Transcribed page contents

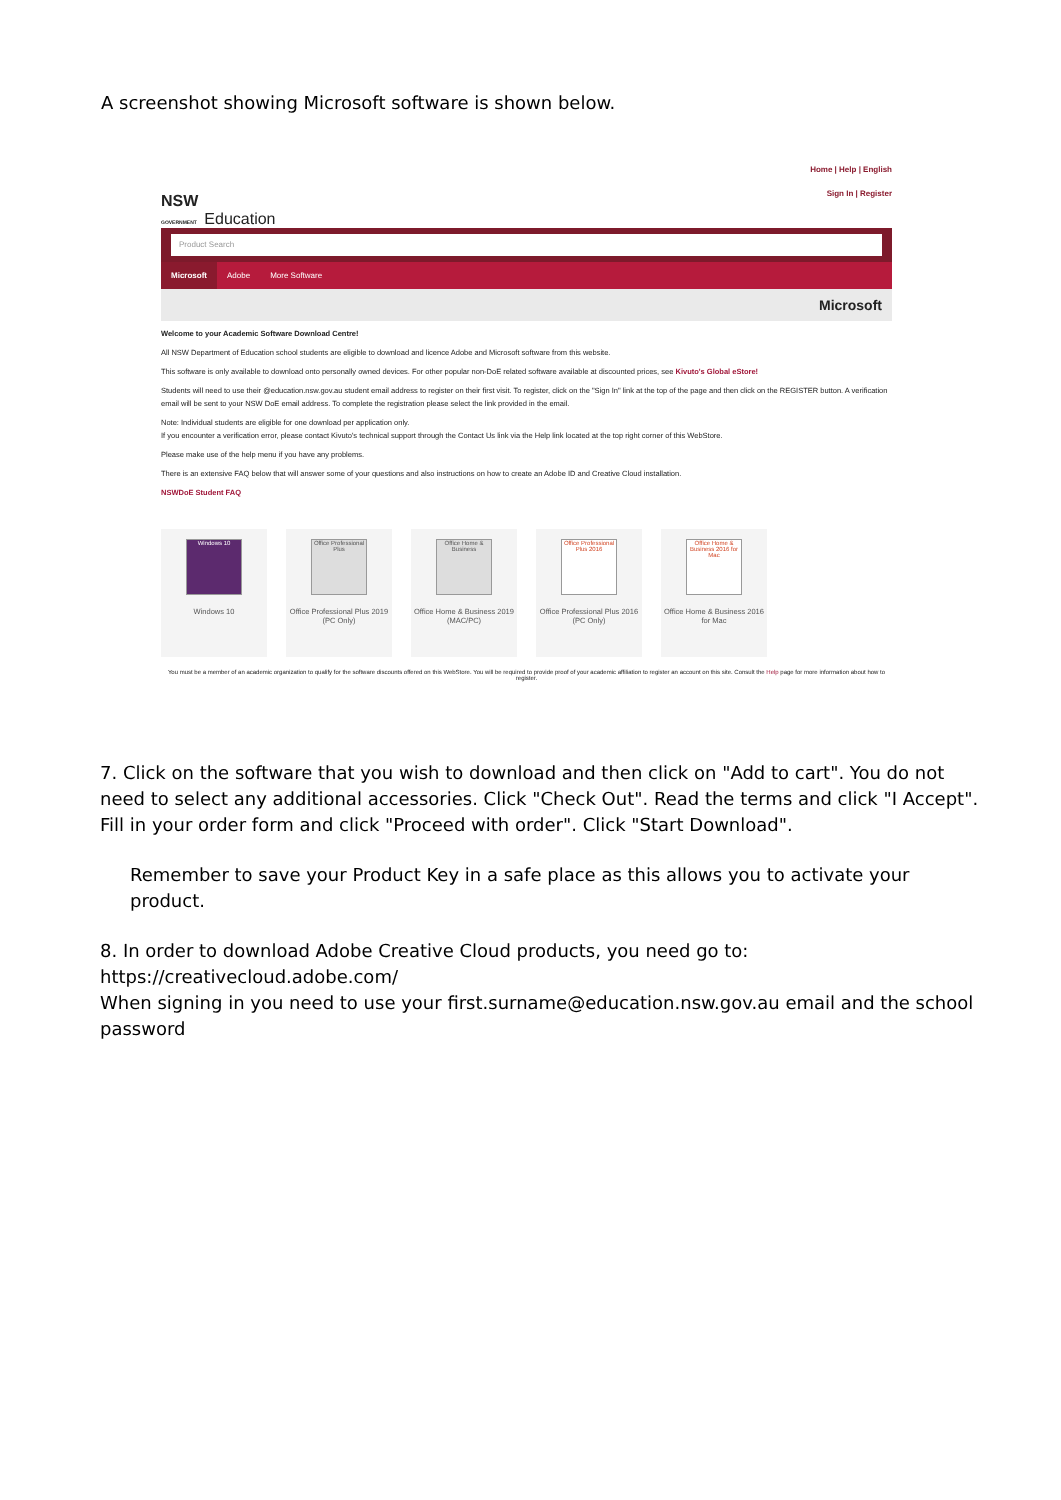A screenshot showing Microsoft software is shown below.
NSW
GOVERNMENT Education
Home | Help | English
Sign In | Register
Product Search
Microsoft Adobe More Software
Microsoft
Welcome to your Academic Software Download Centre!
All NSW Department of Education school students are eligible to download and licence Adobe and Microsoft software from this website.
This software is only available to download onto personally owned devices. For other popular non-DoE related software available at discounted prices, see Kivuto's Global eStore!
Students will need to use their @education.nsw.gov.au student email address to register on their first visit. To register, click on the "Sign In" link at the top of the page and then click on the REGISTER button. A verification email will be sent to your NSW DoE email address. To complete the registration please select the link provided in the email.
Note: Individual students are eligible for one download per application only.
If you encounter a verification error, please contact Kivuto's technical support through the Contact Us link via the Help link located at the top right corner of this WebStore.
Please make use of the help menu if you have any problems.
There is an extensive FAQ below that will answer some of your questions and also instructions on how to create an Adobe ID and Creative Cloud installation.
NSWDoE Student FAQ
Windows 10
Windows 10
Office Professional Plus
Office Professional Plus 2019 (PC Only)
Office Home & Business
Office Home & Business 2019 (MAC/PC)
Office Professional Plus 2016
Office Professional Plus 2016 (PC Only)
Office Home & Business 2016 for Mac
Office Home & Business 2016 for Mac
You must be a member of an academic organization to qualify for the software discounts offered on this WebStore. You will be required to provide proof of your academic affiliation to register an account on this site. Consult the Help page for more information about how to register.
7. Click on the software that you wish to download and then click on "Add to cart". You do not need to select any additional accessories. Click "Check Out". Read the terms and click "I Accept". Fill in your order form and click "Proceed with order". Click "Start Download".
Remember to save your Product Key in a safe place as this allows you to activate your product.
8. In order to download Adobe Creative Cloud products, you need go to:
https://creativecloud.adobe.com/
When signing in you need to use your first.surname@education.nsw.gov.au email and the school password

_Task statement:_
Every line of the entries above that holds "Business" should be copied out.

_Task response:_
Office Home & Business
Office Home & Business 2019 (MAC/PC)
Office Home & Business 2016 for Mac
Office Home & Business 2016 for Mac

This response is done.